As for Sports Illustrated, I knew it was over during the coverage of the Ohtani signing, when they ran this electronic "story"
"“Report of Shohei Ohtani's Dodgers Contract Being Deferred Led to Bobby Bonilla Jokes“
Once you are just cribbing content from social media feeds, it's over.
Recently, I've found a few issues for m the early 70s at the local flea market for a buck or two. I'll pick them up and find myself enraptured by the articles. They were so much deeper then. They even made articles on skeet shooting and deep sea fishing interesting.
Although I could see the writing on the wall when I noticed it was now a monthly publication, I'll still be sad to see it go.
Podres was actually pretty mediocre in the 1955 regular season, but got the award because he was the MVP of the World Series. Probably should have gone to college football star Howard "Hopalong" Cassady (the AP's male athlete of the year and Heisman winner) or tennis star Tony Trabert (who won the French Open, Wimbledon, and the US Open).
Things like this give me angst over what I'm going to do for a career. My dad is a college teacher but secondary education is going downhill. My grandpa has been a newspaper writer for 70 years but print writing is going down the drain. The 21st century is amazing for researching baseball history; I don't know much else it's good for.
But enough doom and gloom the bright lights are blogs like Night Owl which I have been reading for a decade? Even though my interest in sportscards had waned I read your (and others) blog roll posts with the same enthusiasm as I once read newspapers and magazines keep the banner flying Mr.Owl and the rest of you bloggers it is much more appreciated than you know.
I subscribed to SI as recently as 2018 or 2019 but I let it lapse shortly after they cut the number of publications and raised the price at the same time the quality dropped. Also it was almost all baseball and football, which I slogged through reading but wasn't enjoying. It just wasn't worth it anymore to me. When I was enjoying 5 to 10 pages of the book, and reading the rest just because I felt like I'm paying for it so I should be reading it, I decided to just not renew when it came due.

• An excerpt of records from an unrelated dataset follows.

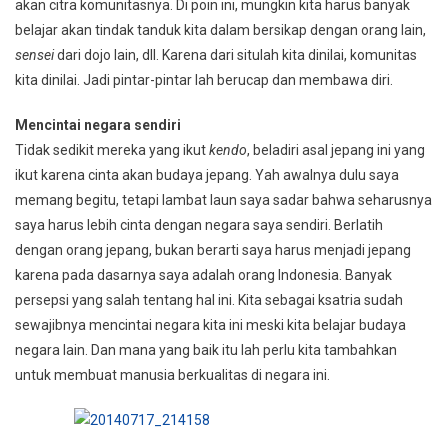
akan citra komunitasnya. Di poin ini, mungkin kita harus banyak
belajar akan tindak tanduk kita dalam bersikap dengan orang lain,
sensei
dari dojo lain, dll. Karena dari situlah kita dinilai, komunitas
kita dinilai. Jadi pintar-pintar lah berucap dan membawa diri.
Mencintai negara sendiri
Tidak sedikit mereka yang ikut
kendo
, beladiri asal jepang ini yang
ikut karena cinta akan budaya jepang. Yah awalnya dulu saya
memang begitu, tetapi lambat laun saya sadar bahwa seharusnya
saya harus lebih cinta dengan negara saya sendiri. Berlatih
dengan orang jepang, bukan berarti saya harus menjadi jepang
karena pada dasarnya saya adalah orang Indonesia. Banyak
persepsi yang salah tentang hal ini. Kita sebagai ksatria sudah
sewajibnya mencintai negara kita ini meski kita belajar budaya
negara lain. Dan mana yang baik itu lah perlu kita tambahkan
untuk membuat manusia berkualitas di negara ini.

They also got caught using AI to write articles recently, which I suspect may be part of the contract dispute.
I hope they can solve the problem and get back on track. There's a lot of behind the scenes stuff going on I don't quite have a full grasp of, but I will be sad if it ends.
That doesn't mean I'm not saddened by this news or by hearing about the decline in newspapers. You mention "appointment reading"... every morning, I'd check out the sports section of The Mercury News before heading off to school.

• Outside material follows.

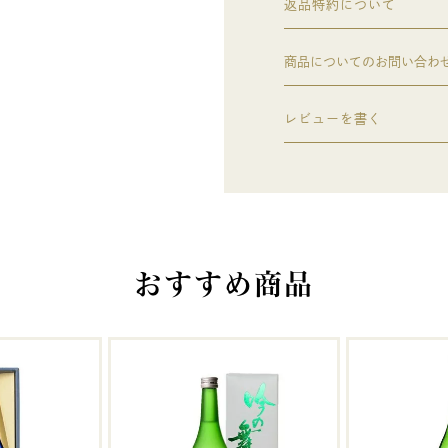
返品特約について
商品についてのお問い合わ
レビューを書く
おすすめ商品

I'm hoping Authentic can either resolve the issue with the Arena Group and hopefully rehire some of those who got laid off. Or at the very least find another company to help them keep it going.

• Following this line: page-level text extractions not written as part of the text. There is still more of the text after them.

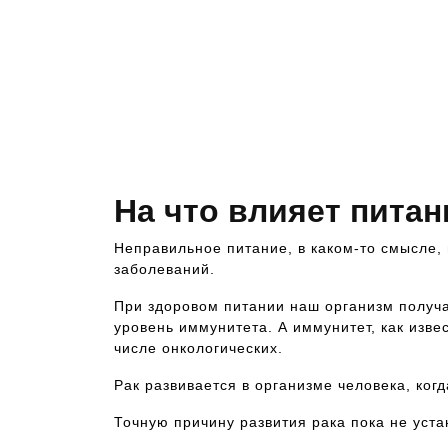
На что влияет питан
Неправильное питание, в каком-то смысле,
заболеваний.
При здоровом питании наш организм получа
уровень иммунитета. А иммунитет, как изве
числе онкологических.
Рак развивается в организме человека, ког
Точную причину развития рака пока не уста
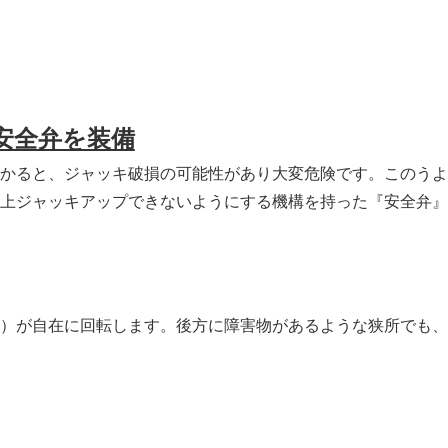
安全弁を装備
かると、ジャッキ破損の可能性があり大変危険です。このうよ
上ジャッキアップできないようにする機構を持った『安全弁』
）が自在に回転します。後方に障害物があるような狭所でも、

I wonder how this will impact Sports Illustrated for Kids. That publication has become very popular among some card collectors including myself.
Today, you barely get any info from the papers on what happened at the games and SI just kind of faded from me. I'm not sure why, maybe because there were too many other sources at my fingertips?? I don't know, but I do know its sad when icon struggles.
I did enjoy SI for certain times, mainly season opening guides, or world series issues since they really drilled deep into the stories of each game.
I agree that attention spans have waned badly in general.
One of my favorites was the Syd Finch (SIC?) story in the April Fools day edition in 1985, when I was a college student and loved dropping into a store that had great deli, good beer choices, and many papers and magazines.
It would be much more cost-effective just to start up a new sports magazine. The fact that they could leave greedy ABG holding the bag would just be icing on the cake.